Founding support:  University of Kentucky IRC 2020

Technology development. 

(1). Metabolic imaging for cancer biology research: Being able to quantify tumor bioenergetics, in a live tumor microenvironment and being able to look at the evolution of the disease in the face of transient stress, is an important new direction and the new capabilities that this technology is poised to offer will have the potential to address these important questions in the cancer biology field. Our group has developed a multi-parametric microscope imaging toolbox that is able to quantify glucose uptake (2-NBDG fluorescence), mitochondrial membrane potential (TMRE fluorescence), and vascular structure and oxygenation in vivo in tumor models. This toolbox allows for monitoring of the similar metabolic axes as in vitro cellular metabolism analyzers, but with the benefit of repeated, nondestructive imaging within an intact microenvironment  and at a length-scale and resolution that complements PET and MRI imaging. By imaging multiple key endpoints in vivo, our technique provides a more holistic view of metabolism than most metabolic imaging techniques that measure a single endpoint or lack resolution to view spatial relationships. Ultimately, our toolbox can be used to better understand metabolic reprogramming for cancer therapy.

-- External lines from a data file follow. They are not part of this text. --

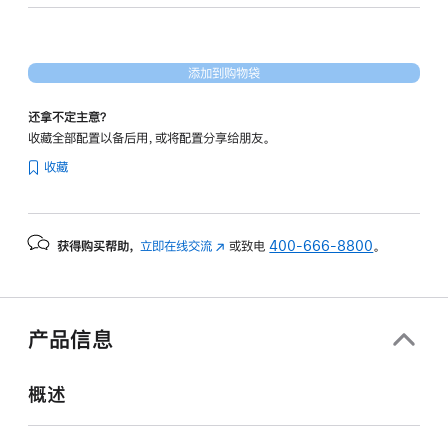
形
处
理
添加到购物袋
器)
-
还拿不定主意？
午
收藏全部配置以备后用，或将配置分享给朋友。
夜
收藏
色
midnight
512gb
获得购买帮助，
立即在线交流
(在
或致电
400-666-8800
。
的
新
分
窗
期
口
付
中
产品信息
打
款
开)
选
概述
项)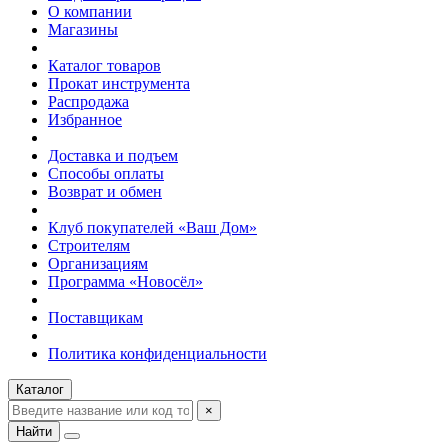
О компании
Магазины
Каталог товаров
Прокат инструмента
Распродажа
Избранное
Доставка и подъем
Способы оплаты
Возврат и обмен
Клуб покупателей «Ваш Дом»
Строителям
Организациям
Программа «Новосёл»
Поставщикам
Политика конфиденциальности
Каталог
×
Найти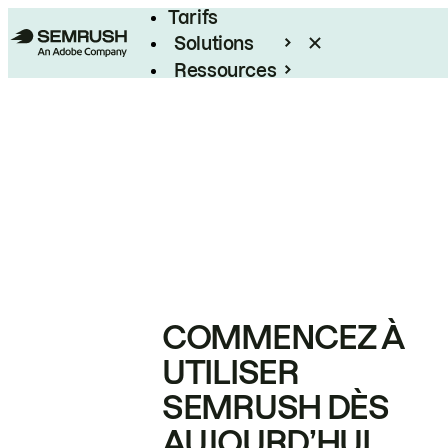
Tarifs
Solutions
Ressources
Entreprises
COMMENCEZ À
UTILISER
SEMRUSH DÈS
AUJOURD’HUI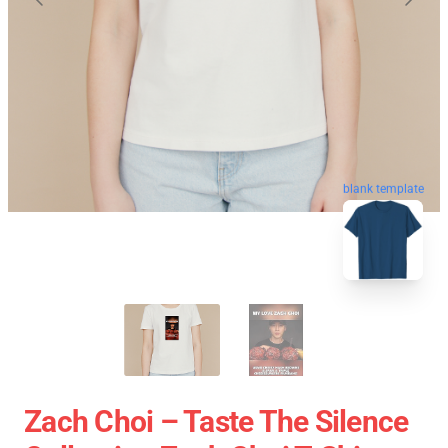
blank template
Zach Choi – Taste The Silence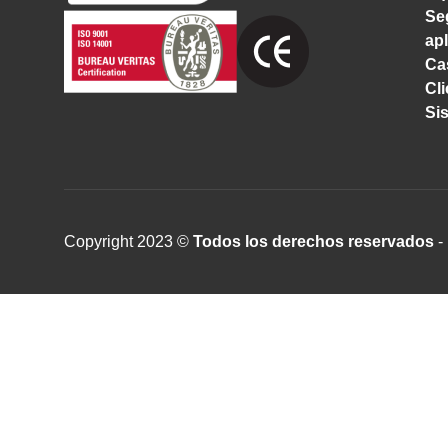
Se
ap
Ca
Cl
Si
Copyright 2023 ©
Todos los derechos reservados
- 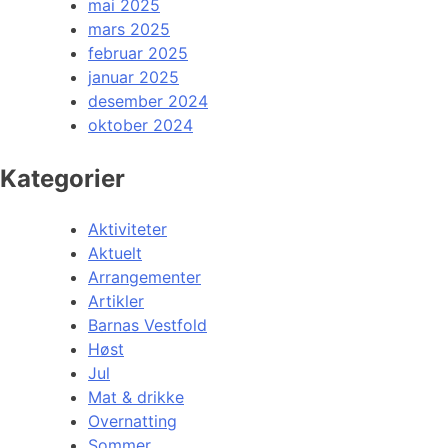
mai 2025
mars 2025
februar 2025
januar 2025
desember 2024
oktober 2024
Kategorier
Aktiviteter
Aktuelt
Arrangementer
Artikler
Barnas Vestfold
Høst
Jul
Mat & drikke
Overnatting
Sommer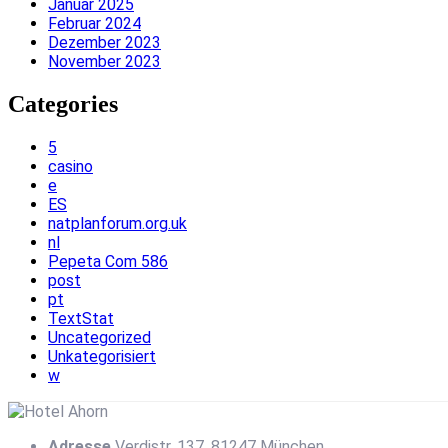
Januar 2025
Februar 2024
Dezember 2023
November 2023
Categories
5
casino
e
ES
natplanforum.org.uk
nl
Pepeta Com 586
post
pt
TextStat
Uncategorized
Unkategorisiert
w
Adresse
Verdistr. 137, 81247 München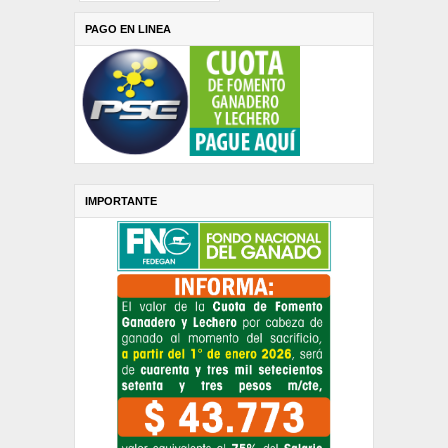
PAGO EN LINEA
IMPORTANTE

Novel strategy enables simultaneous imaging of glucose uptake and mitochondrial metabolism along with vasculature in vivo .

Founding support:  NIH-COBRE

(2). Optical spectroscopy for pharmacology research:  Optical spectroscopy can leverage endogenous contrast or be coupled with appropriate indicators to provide quantitative endpoints related to tumor metabolism and its associated vasculature in vivo.  Our optical technology is intended for pharmacology research in the cancer biology laboratory, the same setting as the Seahorse Assay, but with the added capability of being used for in vivo studies that are directly related to clinical tumors through PDX models. Our platform will enable novel cancer investigations, spanning fundamental inquiries to translational studies related to drug discovery and development as well as to assess the effectiveness of therapeutic interventions for clinical translation.

Simultaneous in vivo optical measure of key metabolic/vascular endpoints reveals tumor metabolic diversity in murine breast tumors.